=== Section Start ===
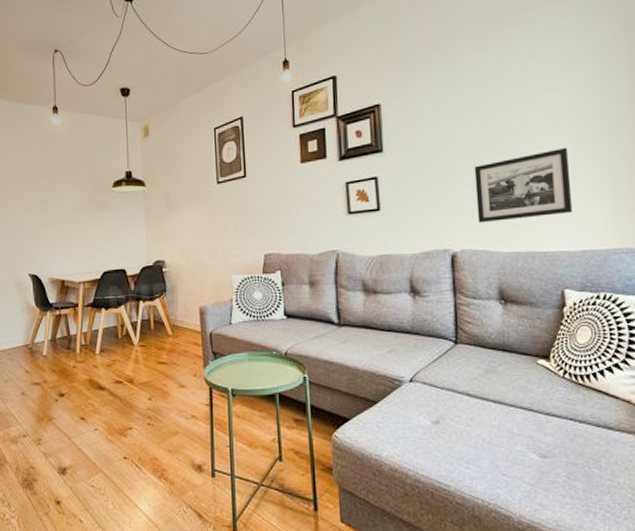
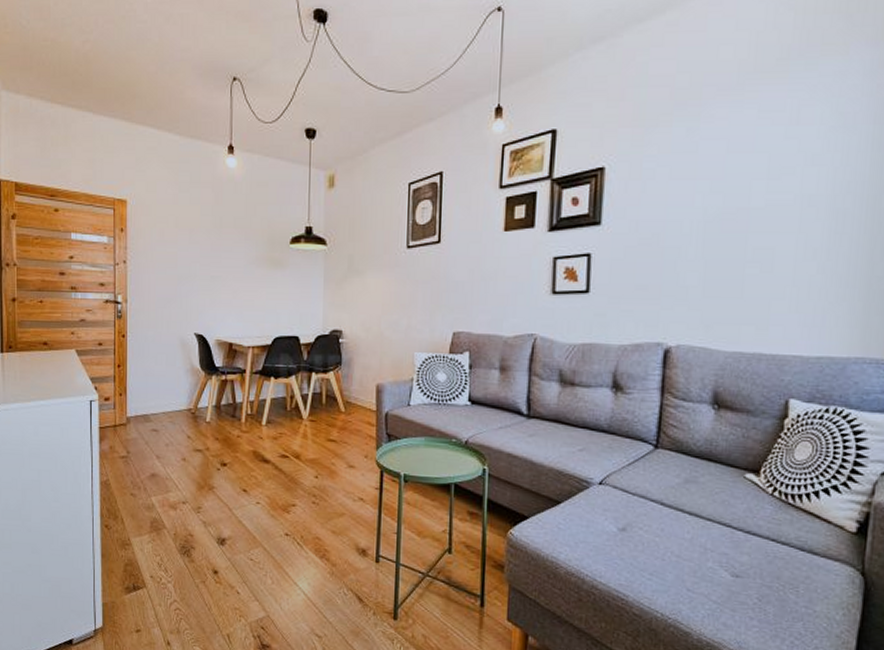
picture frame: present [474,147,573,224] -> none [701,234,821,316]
=== Section End ===
=== Section Start ===
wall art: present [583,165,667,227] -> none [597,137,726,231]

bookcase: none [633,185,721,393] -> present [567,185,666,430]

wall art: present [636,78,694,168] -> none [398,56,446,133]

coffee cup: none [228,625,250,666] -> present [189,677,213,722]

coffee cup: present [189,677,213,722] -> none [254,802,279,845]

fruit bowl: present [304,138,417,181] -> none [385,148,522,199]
=== Section End ===
=== Section Start ===
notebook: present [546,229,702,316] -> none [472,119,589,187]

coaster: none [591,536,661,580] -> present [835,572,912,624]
=== Section End ===
◆ Problem to work on:
Copy every line from the material in which the word "coffee" can be found.

◆ Exercise answer:
coffee cup: none [228,625,250,666] -> present [189,677,213,722]
coffee cup: present [189,677,213,722] -> none [254,802,279,845]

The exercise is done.